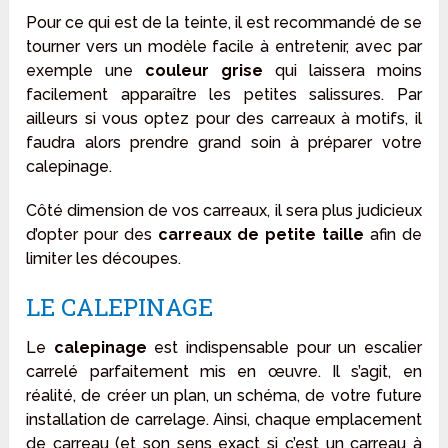
Pour ce qui est de la teinte, il est recommandé de se
tourner vers un modèle facile à entretenir, avec par
exemple une
couleur grise
qui laissera moins
facilement apparaître les petites salissures. Par
ailleurs si vous optez pour des carreaux à motifs, il
faudra alors prendre grand soin à préparer votre
calepinage.
Côté dimension de vos carreaux, il sera plus judicieux
d’opter pour des
carreaux de petite taille
afin de
limiter les découpes.
LE CALEPINAGE
Le
calepinage
est indispensable pour un escalier
carrelé parfaitement mis en œuvre. Il s’agit, en
réalité, de créer un plan, un schéma, de votre future
installation de carrelage. Ainsi, chaque emplacement
de carreau (et son sens exact si c’est un carreau à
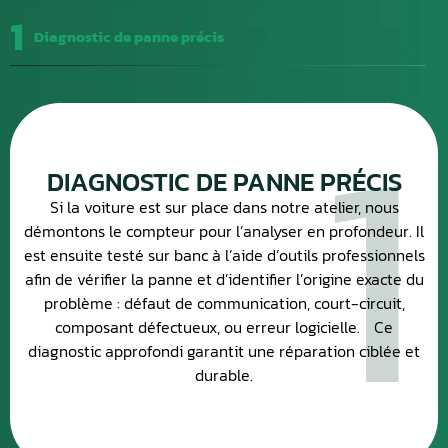
1
Diagnostic de panne précis
1
DIAGNOSTIC DE PANNE PRÉCIS
Si la voiture est sur place dans notre atelier, nous
démontons le compteur pour l’analyser en profondeur. Il
est ensuite testé sur banc à l’aide d’outils professionnels
afin de vérifier la panne et d’identifier l’origine exacte du
problème : défaut de communication, court-circuit,
composant défectueux, ou erreur logicielle. Ce
diagnostic approfondi garantit une réparation ciblée et
durable.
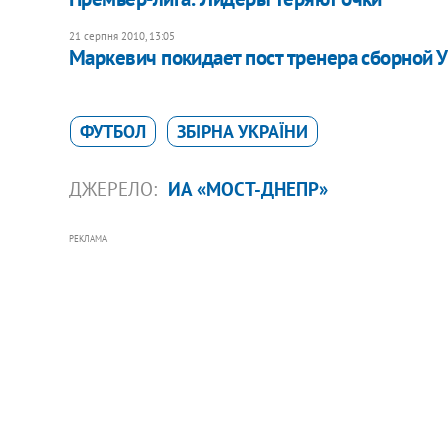
21 серпня 2010, 13:05
Маркевич покидает пост тренера сборной 
ФУТБОЛ
ЗБІРНА УКРАЇНИ
ДЖЕРЕЛО:
ИА «МОСТ-ДНЕПР»
РЕКЛАМА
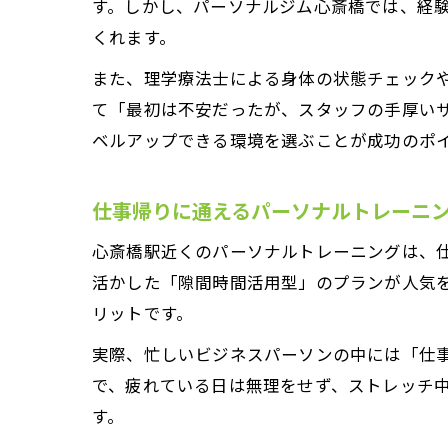
す。しかし、パーソナルジム心斎橋では、経
くれます。
また、理学療法士による身体の状態チェック
て「最初は不安だったが、スタッフの手厚い
ベルアップできる環境を選ぶことが成功のポ
仕事帰りに通えるパーソナルトレーニ
心斎橋駅近くのパーソナルトレーニングは、仕
活かした「隙間時間活用型」のプランが人気
リットです。
実際、忙しいビジネスパーソンの中には「仕
で、疲れている日は無理をせず、ストレッチ
す。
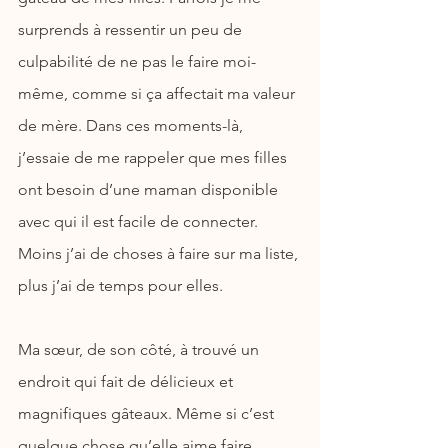
surprends à ressentir un peu de 
culpabilité de ne pas le faire moi-
même, comme si ça affectait ma valeur 
de mère. Dans ces moments-là, 
j’essaie de me rappeler que mes filles 
ont besoin d’une maman disponible 
avec qui il est facile de connecter. 
Moins j’ai de choses à faire sur ma liste, 
plus j’ai de temps pour elles.
Ma sœur, de son côté, à trouvé un 
endroit qui fait de délicieux et 
magnifiques gâteaux. Même si c’est 
quelque chose qu’elle aime faire, 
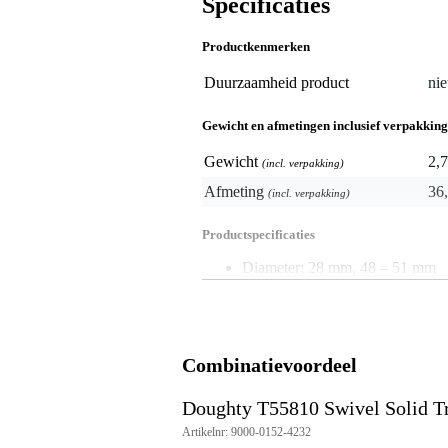
Specificaties
Productkenmerken
Duurzaamheid product
nie
Gewicht en afmetingen inclusief verpakking
Gewicht
2,7
(incl. verpakking)
Afmeting
36,
(incl. verpakking)
Productspecificaties
Diameter: 28 mm, 48 – 51 mm
Materiaal: aluminium
Combinatievoordeel
Doughty T55810 Swivel Solid T
Artikelnr: 9000-0152-4232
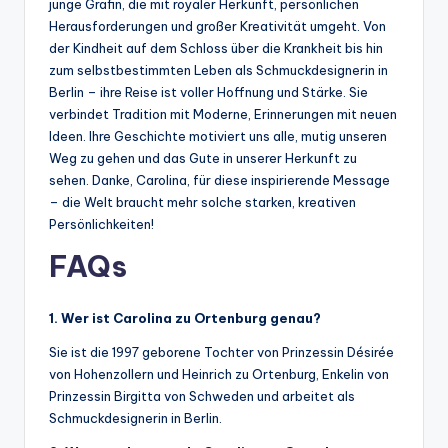
junge Gräfin, die mit royaler Herkunft, persönlichen
Herausforderungen und großer Kreativität umgeht. Von
der Kindheit auf dem Schloss über die Krankheit bis hin
zum selbstbestimmten Leben als Schmuckdesignerin in
Berlin – ihre Reise ist voller Hoffnung und Stärke. Sie
verbindet Tradition mit Moderne, Erinnerungen mit neuen
Ideen. Ihre Geschichte motiviert uns alle, mutig unseren
Weg zu gehen und das Gute in unserer Herkunft zu
sehen. Danke, Carolina, für diese inspirierende Message
– die Welt braucht mehr solche starken, kreativen
Persönlichkeiten!
FAQs
1. Wer ist Carolina zu Ortenburg genau?
Sie ist die 1997 geborene Tochter von Prinzessin Désirée
von Hohenzollern und Heinrich zu Ortenburg, Enkelin von
Prinzessin Birgitta von Schweden und arbeitet als
Schmuckdesignerin in Berlin.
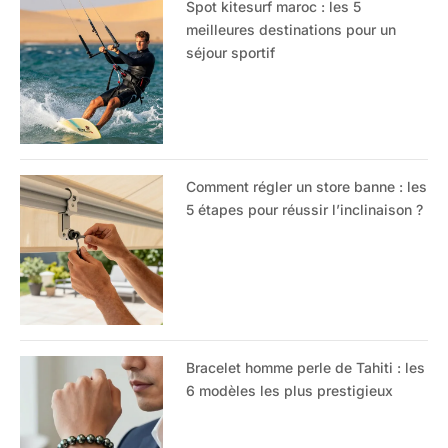
Spot kitesurf maroc : les 5
meilleures destinations pour un
séjour sportif
Comment régler un store banne : les
5 étapes pour réussir l’inclinaison ?
Bracelet homme perle de Tahiti : les
6 modèles les plus prestigieux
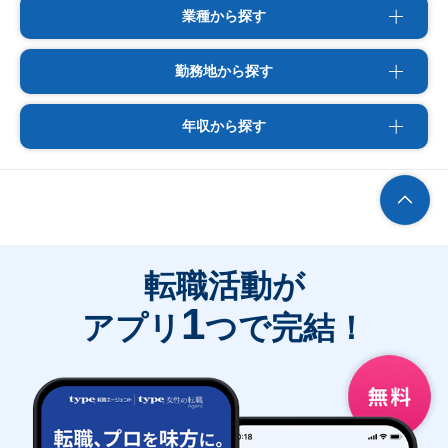
業種から探す
勤務地から探す
年収から探す
転職活動が
1
アプリ
つで完結！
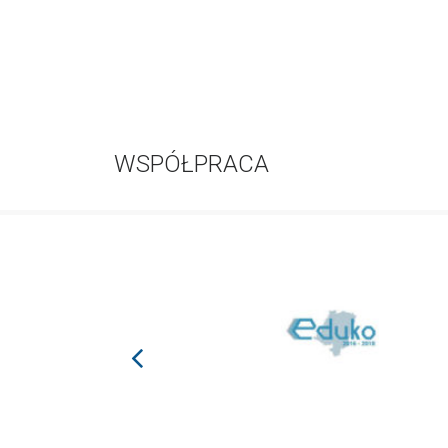
WSPÓŁPRACA
prev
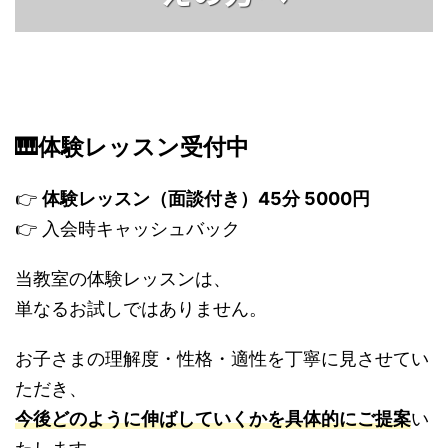
🎹体験レッスン受付中
👉
体験レッスン（面談付き）45分 5000円
👉 入会時キャッシュバック
当教室の体験レッスンは、
単なるお試しではありません。
お子さまの理解度・性格・適性を丁寧に見させてい
ただき、
今後どのように伸ばしていくかを具体的にご提案
い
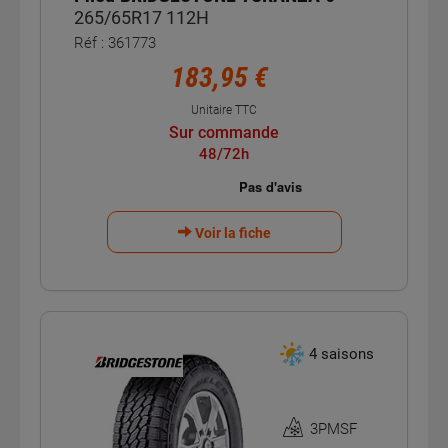
265/65R17 112H
Réf : 361773
183,95 €
Unitaire TTC
Sur commande
48/72h
Voir la fiche
4 saisons
3PMSF
Homologation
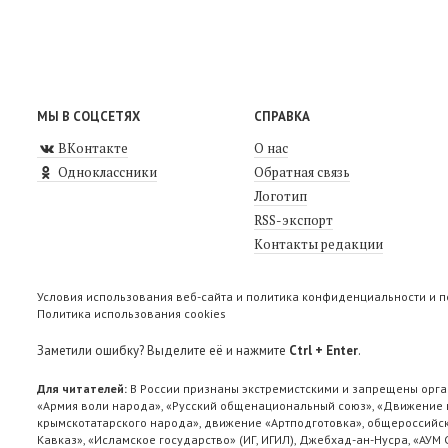
МЫ В СОЦСЕТЯХ
СПРАВКА
ВКонтакте
О нас
Одноклассники
Обратная связь
Логотип
RSS-экспорт
Контакты редакции
Условия использования веб-сайта и политика конфиденциальности и 
Политика использования cookies
Заметили ошибку? Выделите её и нажмите
Ctrl + Enter
.
Для читателей:
В России признаны экстремистскими и запрещены орга
«Армия воли народа», «Русский общенациональный союз», «Движение п
крымскотатарского народа», движение «Артподготовка», общероссийск
Кавказ», «Исламское государство» (ИГ, ИГИЛ), Джебхад-ан-Нусра, «АУМ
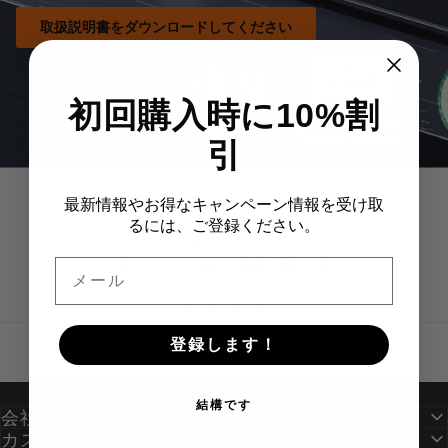
取扱説明書をダウンロードしてください
初回購入時に10%割
引
最新情報やお得なキャンペーン情報を受け取
るには、ご登録ください。
送料無料
すべてのご注文で配送可能です
メール
登録します！
結構です
会社情報
カスタマーケア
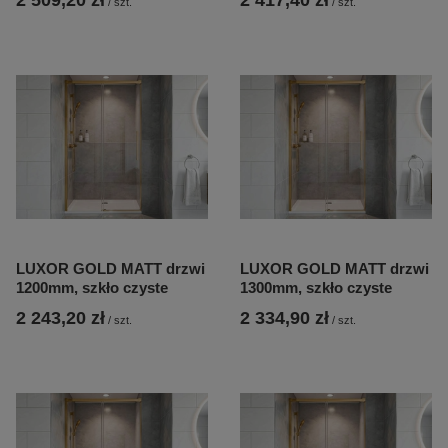
2 509,20 zł
2 417,40 zł
/
szt.
/
szt.
LUXOR GOLD MATT drzwi
LUXOR GOLD MATT drzwi
1200mm, szkło czyste
1300mm, szkło czyste
2 243,20 zł
2 334,90 zł
/
szt.
/
szt.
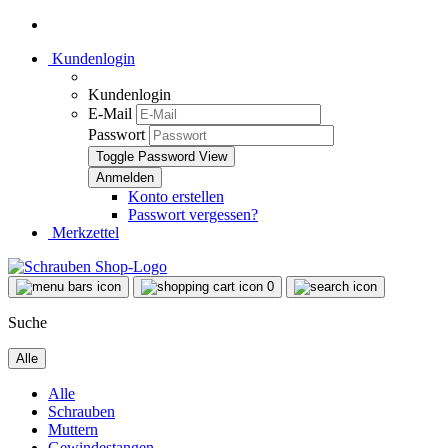
Kundenlogin
Kundenlogin
E-Mail
Passwort
Toggle Password View
Konto erstellen
Passwort vergessen?
Merkzettel
0
Suche
Alle
Alle
Schrauben
Muttern
Gewindestangen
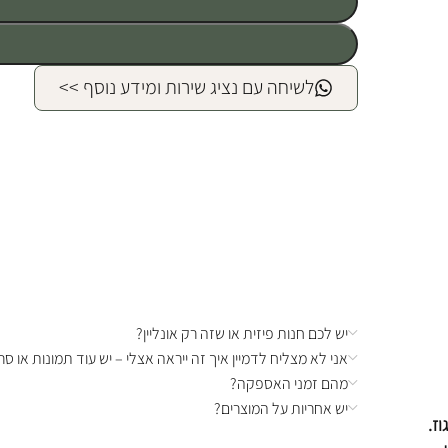
לשיחה עם נציג שירות ומידע נוסף >>
יש לכם חנות פיזית או שזה רק אונליין?
אני לא מצליח לדמיין איך זה ייראה אצלי – יש עוד תמונות או סרט
מהם זמני האספקה?
יש אחריות על המוצרים?
ז.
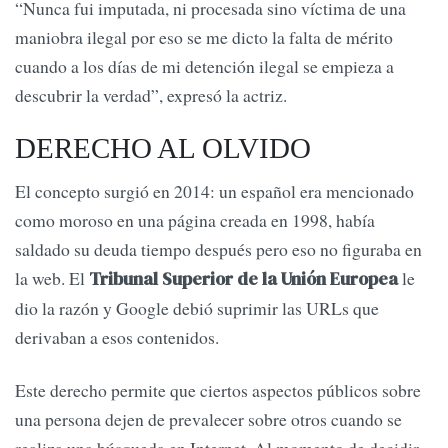
“Nunca fui imputada, ni procesada sino víctima de una
maniobra ilegal por eso se me dicto la falta de mérito
cuando a los días de mi detención ilegal se empieza a
descubrir la verdad”, expresó la actriz.
DERECHO AL OLVIDO
El concepto surgió en 2014: un español era mencionado
como moroso en una página creada en 1998, había
saldado su deuda tiempo después pero eso no figuraba en
la web. El
le
Tribunal Superior de la Unión Europea
dio la razón y Google debió suprimir las URLs que
derivaban a esos contenidos.
Este derecho permite que ciertos aspectos públicos sobre
una persona dejen de prevalecer sobre otros cuando se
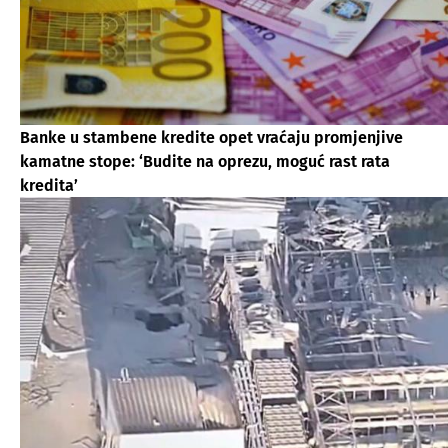
Banke u stambene kredite opet vraćaju promjenjive
kamatne stope: ‘Budite na oprezu, moguć rast rata
kredita’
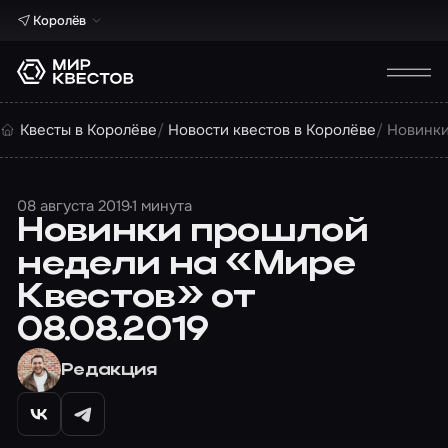
Королёв
Квесты в Королёве
Новости квестов в Королёве
Новинки
08 августа 2019
1 минута
Новинки прошлой
недели на «Мире
Квестов» от
08.08.2019
Редакция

____________________

INSTRUCTIONS FOR THE TASK —
Filter the lines above so that only those with the string "plus" remain, then copy them.

EXERCISE SOLUTION —
Côté dimension de vos carreaux, il sera plus judicieux
plus j’ai de temps pour elles.
6 modèles les plus prestigieux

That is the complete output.